Basketball: Nuggets given painful lesson in defence

Otago Nuggets centre Antoine Tisby slam dunks against the Christchurch Cougars at the Edgar...
Otago Nuggets centre Antoine Tisby slam dunks against the Christchurch Cougars at the Edgar Centre on Saturday night. Photo by Peter McIntosh.
No-one said it would be easy but the Otago Nuggets were not expecting reality to bite so hard.

In their first home game since returning to the league after a year out, the Nuggets were humbled by the Christchurch Cougars at the Edgar Centre on Saturday night.

Believe it or not, the 33-point shellacking could have been much worse.

The Nuggets trailed 66-32 at half-time and, with the Cougars' talented guard line of Aidan Daly and Jeremy Kench brushing aside defenders with consummate ease, the outcome looked bleak.

The Nuggets were more tenacious in the second half and stuck to their defensive assignments with the sort of resolve which had been missing earlier.

American import Tyler Amaya came to life with some nice drives to the hoop, and Riki Buckrell drilled two three-pointers to give the 1500-strong crowd something to cheer about.

But the Cougars also played a part, doing just enough to keep the margin intact.

The damage had all ready been done in a second-quarter blitz which saw the visitors out-score the Nuggets 39-16.

Coach Alf Arlidge acknowledged his side had defended poorly and had some stern words for his team at the half-time break.

"I just went in there and said, `If we are going to defend that way, it is going to be a really long season'.

"We just need to man up.

We have to bump guys when they cut to the hole, and with our one-on-one defence we were waiting until they got the ball before we played defence.

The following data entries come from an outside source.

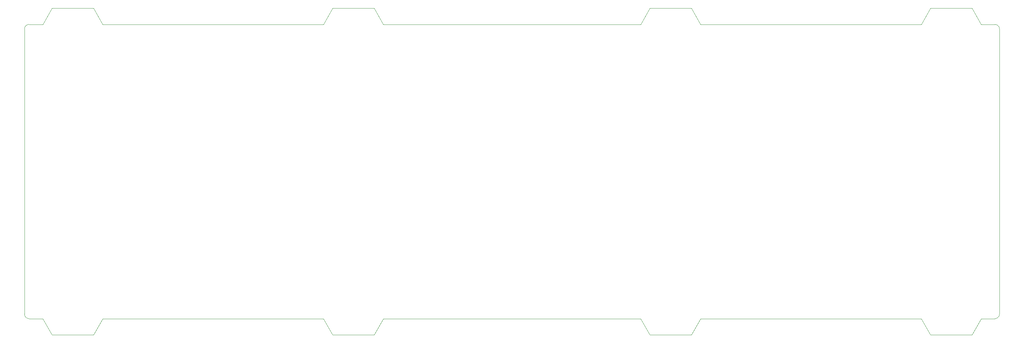
<source format=gbr>
G04 #@! TF.GenerationSoftware,KiCad,Pcbnew,(5.1.4-0)*
G04 #@! TF.CreationDate,2021-10-30T11:01:04-05:00*
G04 #@! TF.ProjectId,bottom_plate,626f7474-6f6d-45f7-906c-6174652e6b69,rev?*
G04 #@! TF.SameCoordinates,Original*
G04 #@! TF.FileFunction,Profile,NP*
%FSLAX46Y46*%
G04 Gerber Fmt 4.6, Leading zero omitted, Abs format (unit mm)*
G04 Created by KiCad (PCBNEW (5.1.4-0)) date 2021-10-30 11:01:04*
%MOMM*%
%LPD*%
G04 APERTURE LIST*
%ADD10C,0.050000*%
G04 APERTURE END LIST*
D10*
X397695186Y-40468952D02*
G75*
G02X398885810Y-41659576I0J-1190624D01*
G01*
X398885810Y-115478264D02*
G75*
G02X397695186Y-116668888I-1190624J0D01*
G01*
X147664146Y-116668888D02*
G75*
G02X146473522Y-115478264I0J1190624D01*
G01*
X146473522Y-41659576D02*
G75*
G02X147664146Y-40468952I1190624J0D01*
G01*
X391742066Y-120836072D02*
X394123314Y-116668888D01*
X381026450Y-120836072D02*
X378645202Y-116668888D01*
X391742066Y-120836072D02*
X381026450Y-120836072D01*
X319114002Y-120836072D02*
X321495250Y-116668888D01*
X308398386Y-120836072D02*
X306017138Y-116668888D01*
X319114002Y-120836072D02*
X308398386Y-120836072D01*
X236960946Y-120836072D02*
X239342194Y-116668888D01*
X226245330Y-120836072D02*
X223864082Y-116668888D01*
X236960946Y-120836072D02*
X226245330Y-120836072D01*
X164332882Y-120836072D02*
X166714130Y-116668888D01*
X153617266Y-120836072D02*
X151236018Y-116668888D01*
X164332882Y-120836072D02*
X153617266Y-120836072D01*
X381026450Y-36301768D02*
X378645202Y-40468952D01*
X391742066Y-36301768D02*
X394123314Y-40468952D01*
X381026450Y-36301768D02*
X391742066Y-36301768D01*
X308398386Y-36301704D02*
X306017138Y-40468888D01*
X319114002Y-36301704D02*
X321495250Y-40468888D01*
X308398386Y-36301704D02*
X319114002Y-36301704D01*
X226245330Y-36301768D02*
X223864082Y-40468952D01*
X236960946Y-36301768D02*
X239342194Y-40468952D01*
X226245330Y-36301768D02*
X236960946Y-36301768D01*
X153617266Y-36301768D02*
X151236018Y-40468952D01*
X164332882Y-36301768D02*
X166714130Y-40468952D01*
X153617266Y-36301768D02*
X164332882Y-36301768D01*
X151236018Y-40468952D02*
X147664146Y-40468880D01*
X394123314Y-116668888D02*
X397695186Y-116669080D01*
X321495250Y-116669016D02*
X378645202Y-116668888D01*
X239342194Y-116668888D02*
X306017138Y-116669016D01*
X166714130Y-116668888D02*
X223864082Y-116668888D01*
X147664146Y-116668888D02*
X151236018Y-116668888D01*
X146473522Y-41659576D02*
X146472850Y-115478264D01*
X223864082Y-40468952D02*
X166714130Y-40468952D01*
X306017138Y-40468888D02*
X239342194Y-40468952D01*
X378645202Y-40468952D02*
X321495250Y-40468888D01*
X397695186Y-40468952D02*
X394123314Y-40468952D01*
X398886410Y-115478264D02*
X398886410Y-41659576D01*
M02*

</source>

We can't afford to do that.

That's not team basketball.

"We talked before the game about how they score 60% of their points in transition but we just didn't get back in numbers."

Paora Winitana top-scored for the Cougars with 26 points but Kench was the star.

The talented point guard was too quick for most on the court and waltzed his way around his various markers to post 25 points, seven assists, four rebounds and three steals in a superb display.

It would have been a flawless performance had he not recorded a lone turnover.

Cougars centre Lionel Hopgood had the better of Antoine Tisby.

The big American spent most of the day in bed with the flu and had no answer for Hopgood's outside game.

But he was not alone.

The Nuggets just did not put enough pressure on the visitors.

The likes of Winitana and Trent Wurtz were able to set up camp on the outside before making their shot count.

Players of that calibre are not going to miss much when they have the amount of time and space they had.

And they did not miss.

The Cougars landed 13 of their 22 three-point attempts and shot above 50% from the floor.

The Nuggets' offence was every bit as ugly as their defence, particularly in the first half.

Amaya eventually top scored for the home side with 23 points but in the first half he was 2-of-8 from the floor and got into early foul trouble.

Veteran shooting guard Matt Gillan struggled to get the ball to drop as well, missing seven of his nine shots.

But he chipped in with seven rebounds and two assists, and Tisby scored 19 points and claimed nine boards.

The Nuggets' next game is against the Giants in Nelson on Friday night.

Rising Tall Black Thomas Abercrombie scored 37 points to lead the Waikato Pistons to a 96-78 over the Taranaki Mountain Airs on Saturday night, and the Hawkes Bay Hawks thumped the Manawatu Jets 118-76.